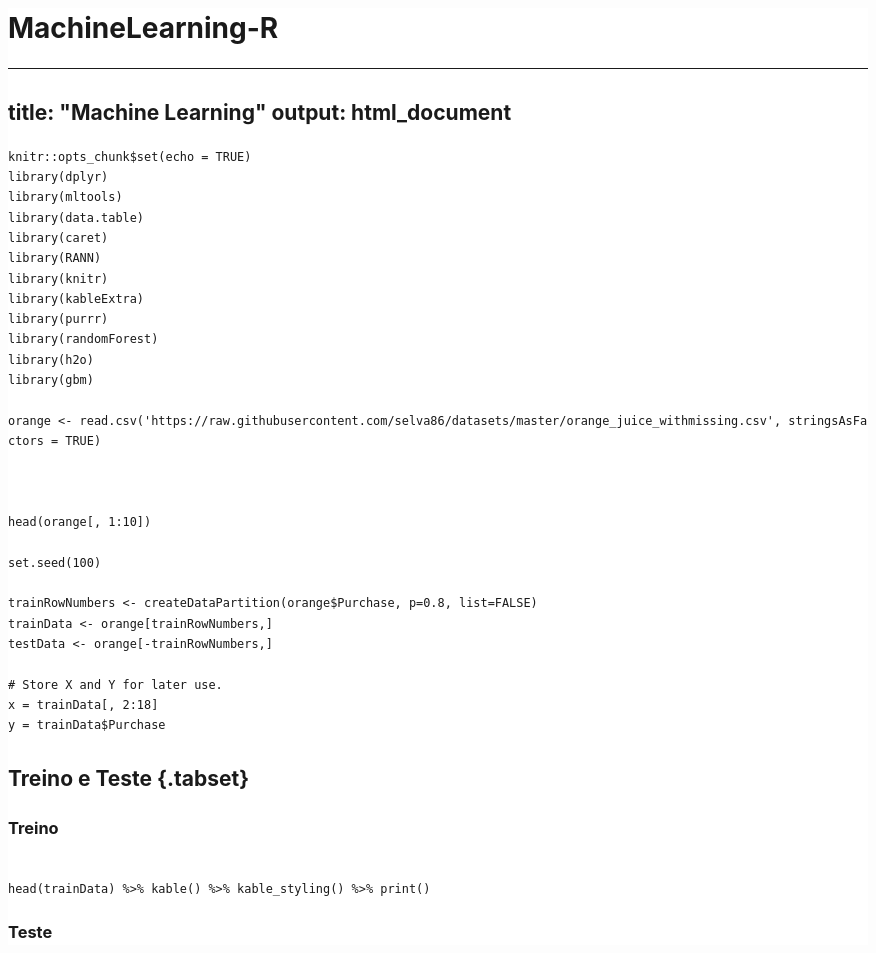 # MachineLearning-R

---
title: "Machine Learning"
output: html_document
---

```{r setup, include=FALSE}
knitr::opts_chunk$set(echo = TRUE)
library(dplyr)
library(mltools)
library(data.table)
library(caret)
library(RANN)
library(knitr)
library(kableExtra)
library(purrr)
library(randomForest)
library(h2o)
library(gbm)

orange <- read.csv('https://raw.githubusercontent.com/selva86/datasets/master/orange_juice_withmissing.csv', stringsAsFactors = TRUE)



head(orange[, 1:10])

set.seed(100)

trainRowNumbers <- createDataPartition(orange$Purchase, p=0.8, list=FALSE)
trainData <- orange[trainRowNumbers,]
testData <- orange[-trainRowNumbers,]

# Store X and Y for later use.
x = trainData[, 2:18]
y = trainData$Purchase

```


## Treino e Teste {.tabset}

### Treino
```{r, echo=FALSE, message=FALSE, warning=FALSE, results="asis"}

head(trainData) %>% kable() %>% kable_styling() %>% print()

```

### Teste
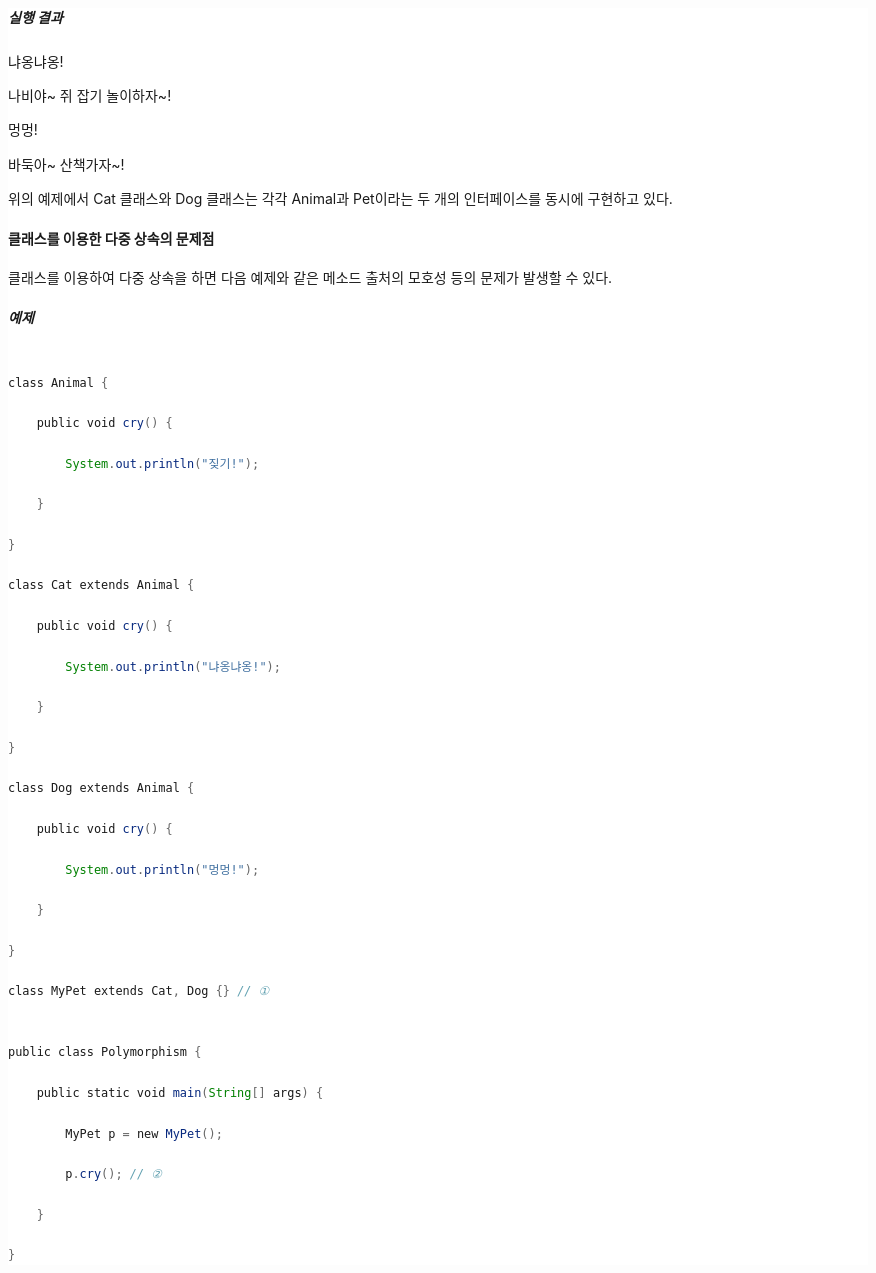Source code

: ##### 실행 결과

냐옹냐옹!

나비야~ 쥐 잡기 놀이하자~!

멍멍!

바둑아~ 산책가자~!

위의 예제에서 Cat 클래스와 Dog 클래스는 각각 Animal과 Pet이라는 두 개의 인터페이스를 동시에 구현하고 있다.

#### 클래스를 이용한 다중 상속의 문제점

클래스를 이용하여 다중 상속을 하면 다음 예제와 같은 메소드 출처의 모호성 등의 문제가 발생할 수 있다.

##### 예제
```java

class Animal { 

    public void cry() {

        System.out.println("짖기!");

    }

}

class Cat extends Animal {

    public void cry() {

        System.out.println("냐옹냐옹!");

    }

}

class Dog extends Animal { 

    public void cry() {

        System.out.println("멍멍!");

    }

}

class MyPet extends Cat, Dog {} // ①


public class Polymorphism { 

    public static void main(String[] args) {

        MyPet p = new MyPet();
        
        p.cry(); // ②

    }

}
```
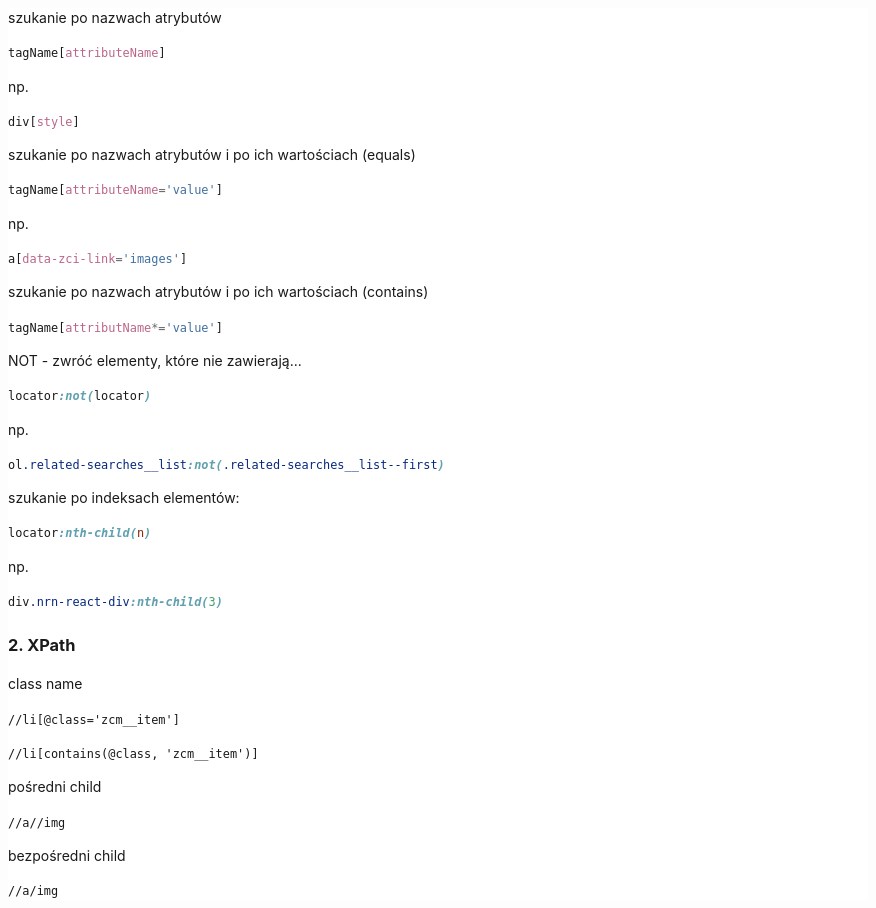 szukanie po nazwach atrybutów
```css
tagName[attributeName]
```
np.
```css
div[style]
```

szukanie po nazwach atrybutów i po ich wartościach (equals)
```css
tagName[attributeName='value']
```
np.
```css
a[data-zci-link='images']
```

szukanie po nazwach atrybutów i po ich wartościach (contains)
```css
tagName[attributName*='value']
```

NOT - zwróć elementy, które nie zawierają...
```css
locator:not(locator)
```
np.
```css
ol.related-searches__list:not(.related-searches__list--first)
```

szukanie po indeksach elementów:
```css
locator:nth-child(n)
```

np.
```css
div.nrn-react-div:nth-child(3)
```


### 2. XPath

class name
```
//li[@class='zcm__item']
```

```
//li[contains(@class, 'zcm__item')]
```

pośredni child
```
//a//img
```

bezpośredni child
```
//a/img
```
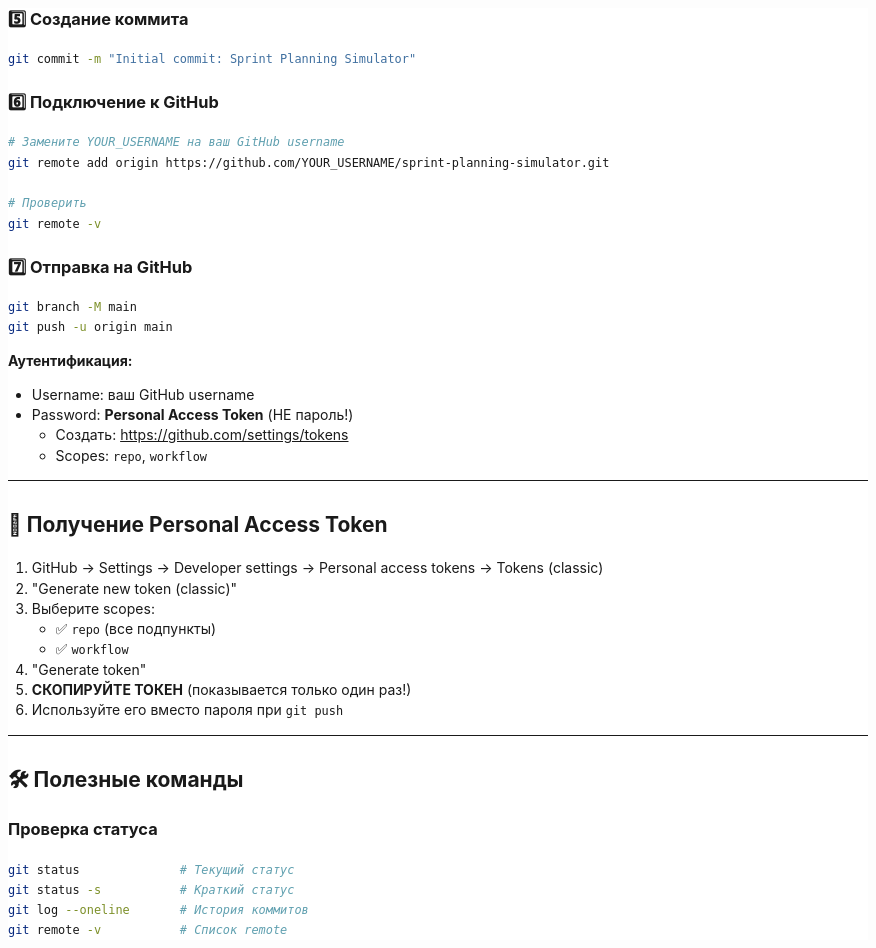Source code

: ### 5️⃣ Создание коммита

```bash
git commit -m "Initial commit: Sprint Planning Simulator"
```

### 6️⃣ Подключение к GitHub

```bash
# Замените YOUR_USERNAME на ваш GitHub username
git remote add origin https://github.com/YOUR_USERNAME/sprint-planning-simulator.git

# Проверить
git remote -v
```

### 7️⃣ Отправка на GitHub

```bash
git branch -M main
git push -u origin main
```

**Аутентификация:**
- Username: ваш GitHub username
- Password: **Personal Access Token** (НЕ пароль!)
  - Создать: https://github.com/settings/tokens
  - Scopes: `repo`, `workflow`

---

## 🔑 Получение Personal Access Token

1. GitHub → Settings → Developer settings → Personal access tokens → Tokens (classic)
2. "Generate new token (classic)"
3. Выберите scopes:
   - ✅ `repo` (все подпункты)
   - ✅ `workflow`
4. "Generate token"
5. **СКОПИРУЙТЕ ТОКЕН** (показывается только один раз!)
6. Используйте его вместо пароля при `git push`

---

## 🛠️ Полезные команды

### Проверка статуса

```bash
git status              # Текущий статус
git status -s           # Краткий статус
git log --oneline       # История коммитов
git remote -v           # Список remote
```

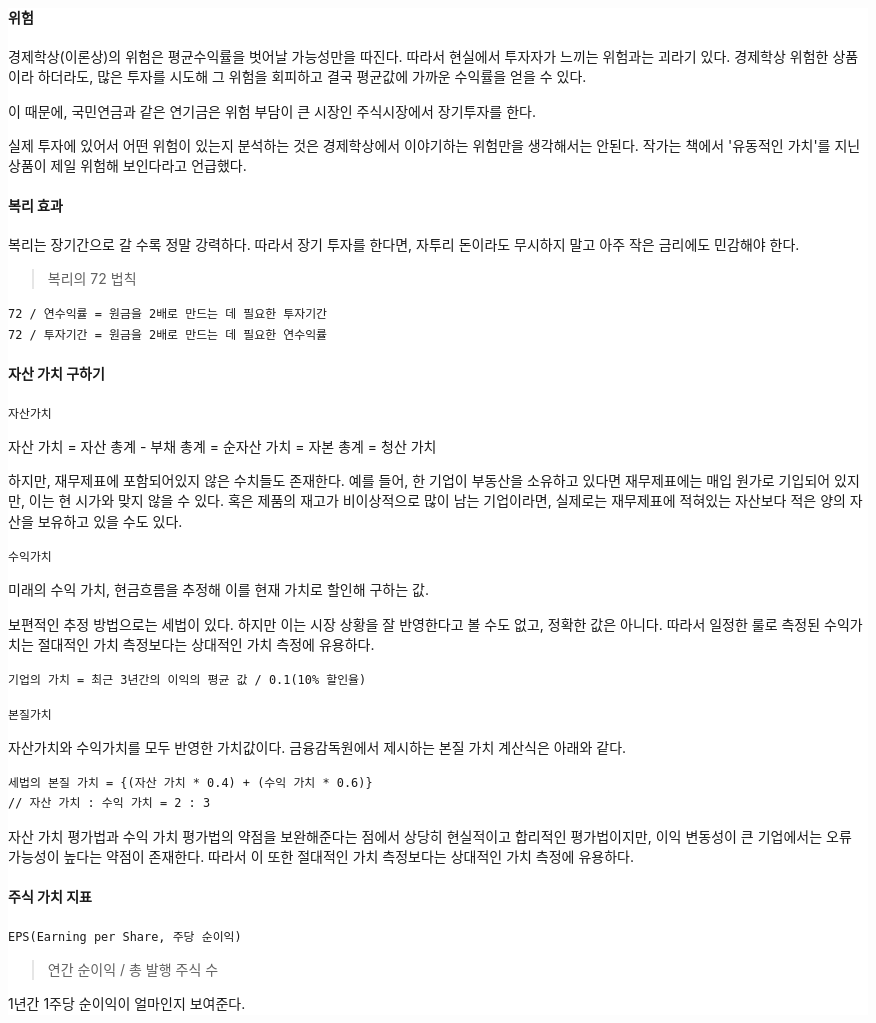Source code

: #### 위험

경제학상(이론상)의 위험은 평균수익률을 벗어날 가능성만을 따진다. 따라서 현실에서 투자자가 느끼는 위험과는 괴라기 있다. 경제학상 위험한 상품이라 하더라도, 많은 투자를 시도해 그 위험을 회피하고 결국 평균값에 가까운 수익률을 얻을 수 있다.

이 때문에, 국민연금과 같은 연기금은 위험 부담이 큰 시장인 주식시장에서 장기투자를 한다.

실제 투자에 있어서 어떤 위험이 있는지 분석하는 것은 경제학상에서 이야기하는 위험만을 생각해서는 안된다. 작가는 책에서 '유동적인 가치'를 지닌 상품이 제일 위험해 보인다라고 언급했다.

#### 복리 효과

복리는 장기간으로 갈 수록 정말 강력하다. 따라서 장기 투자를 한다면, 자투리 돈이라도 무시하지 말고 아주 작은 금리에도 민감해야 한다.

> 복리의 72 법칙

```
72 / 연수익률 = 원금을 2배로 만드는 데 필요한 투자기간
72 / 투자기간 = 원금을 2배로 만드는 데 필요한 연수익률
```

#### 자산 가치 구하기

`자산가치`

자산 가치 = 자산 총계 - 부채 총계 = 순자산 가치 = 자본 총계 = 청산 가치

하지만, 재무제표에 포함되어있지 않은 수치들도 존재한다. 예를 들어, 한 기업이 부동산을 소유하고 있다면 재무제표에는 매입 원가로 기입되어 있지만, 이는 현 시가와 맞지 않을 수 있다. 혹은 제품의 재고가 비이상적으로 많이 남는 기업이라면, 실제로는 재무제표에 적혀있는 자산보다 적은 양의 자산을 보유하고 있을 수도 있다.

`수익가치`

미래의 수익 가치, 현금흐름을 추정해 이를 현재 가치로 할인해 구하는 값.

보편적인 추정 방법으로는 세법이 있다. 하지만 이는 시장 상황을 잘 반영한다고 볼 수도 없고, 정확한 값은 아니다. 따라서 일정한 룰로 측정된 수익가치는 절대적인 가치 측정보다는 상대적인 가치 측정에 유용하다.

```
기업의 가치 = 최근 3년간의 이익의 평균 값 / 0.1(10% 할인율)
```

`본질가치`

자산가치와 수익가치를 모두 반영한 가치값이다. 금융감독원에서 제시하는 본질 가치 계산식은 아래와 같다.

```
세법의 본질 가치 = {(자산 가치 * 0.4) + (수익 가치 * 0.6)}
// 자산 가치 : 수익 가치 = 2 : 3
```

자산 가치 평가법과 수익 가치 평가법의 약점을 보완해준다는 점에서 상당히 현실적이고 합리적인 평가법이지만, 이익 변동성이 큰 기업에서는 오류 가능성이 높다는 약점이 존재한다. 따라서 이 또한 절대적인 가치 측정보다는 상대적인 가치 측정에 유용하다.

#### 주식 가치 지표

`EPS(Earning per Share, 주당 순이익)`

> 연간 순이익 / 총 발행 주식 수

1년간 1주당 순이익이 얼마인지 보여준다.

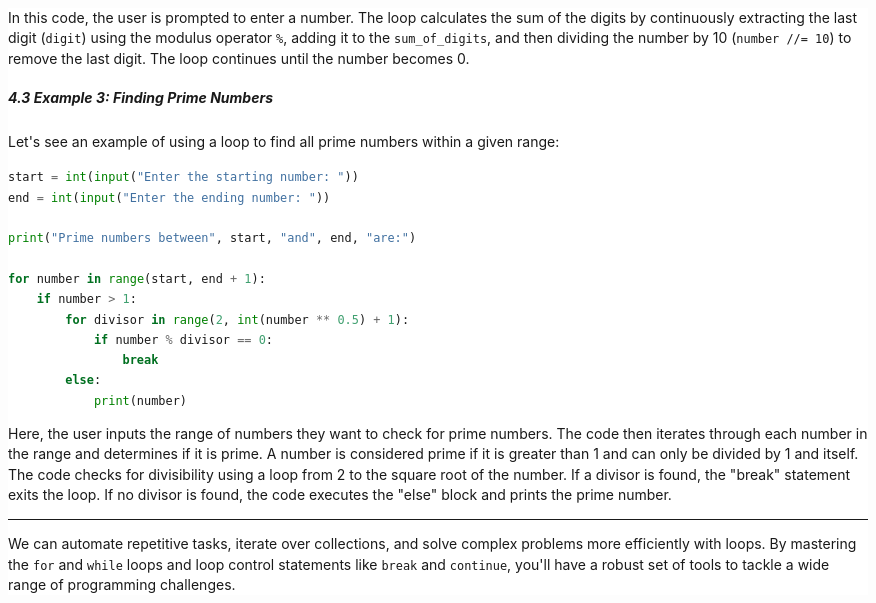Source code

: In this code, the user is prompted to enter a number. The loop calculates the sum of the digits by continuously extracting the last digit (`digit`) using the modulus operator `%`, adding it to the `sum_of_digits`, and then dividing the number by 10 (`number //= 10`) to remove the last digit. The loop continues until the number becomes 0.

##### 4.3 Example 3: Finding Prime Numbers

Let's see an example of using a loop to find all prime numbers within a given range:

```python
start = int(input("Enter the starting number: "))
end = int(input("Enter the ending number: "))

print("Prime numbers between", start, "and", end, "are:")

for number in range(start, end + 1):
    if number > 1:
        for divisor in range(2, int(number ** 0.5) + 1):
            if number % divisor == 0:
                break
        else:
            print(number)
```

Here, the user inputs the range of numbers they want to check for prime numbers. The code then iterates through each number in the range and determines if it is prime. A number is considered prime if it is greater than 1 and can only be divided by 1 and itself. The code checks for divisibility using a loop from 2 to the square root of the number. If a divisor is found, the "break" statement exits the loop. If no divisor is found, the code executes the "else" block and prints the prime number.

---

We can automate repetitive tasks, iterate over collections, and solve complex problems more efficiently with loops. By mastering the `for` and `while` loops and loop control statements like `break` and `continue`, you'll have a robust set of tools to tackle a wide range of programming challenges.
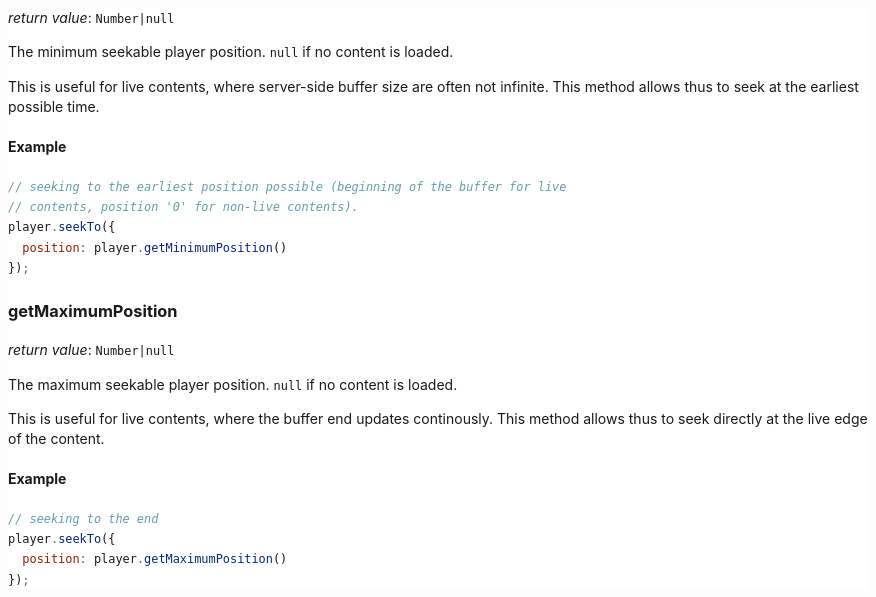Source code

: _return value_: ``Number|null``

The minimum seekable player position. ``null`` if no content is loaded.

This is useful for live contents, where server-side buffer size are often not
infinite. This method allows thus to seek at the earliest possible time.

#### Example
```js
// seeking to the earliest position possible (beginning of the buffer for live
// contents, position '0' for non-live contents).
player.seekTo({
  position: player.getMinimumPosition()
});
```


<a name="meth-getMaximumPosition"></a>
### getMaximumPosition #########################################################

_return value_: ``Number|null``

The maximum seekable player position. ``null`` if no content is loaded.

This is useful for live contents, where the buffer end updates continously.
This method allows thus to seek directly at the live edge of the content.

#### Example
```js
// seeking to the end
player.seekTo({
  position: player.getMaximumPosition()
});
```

> TASK TO CARRY OUT
Count each line above where the word "wartościach" appears, and answer with nothing except that count.

> OUTPUT OF THE TASK
2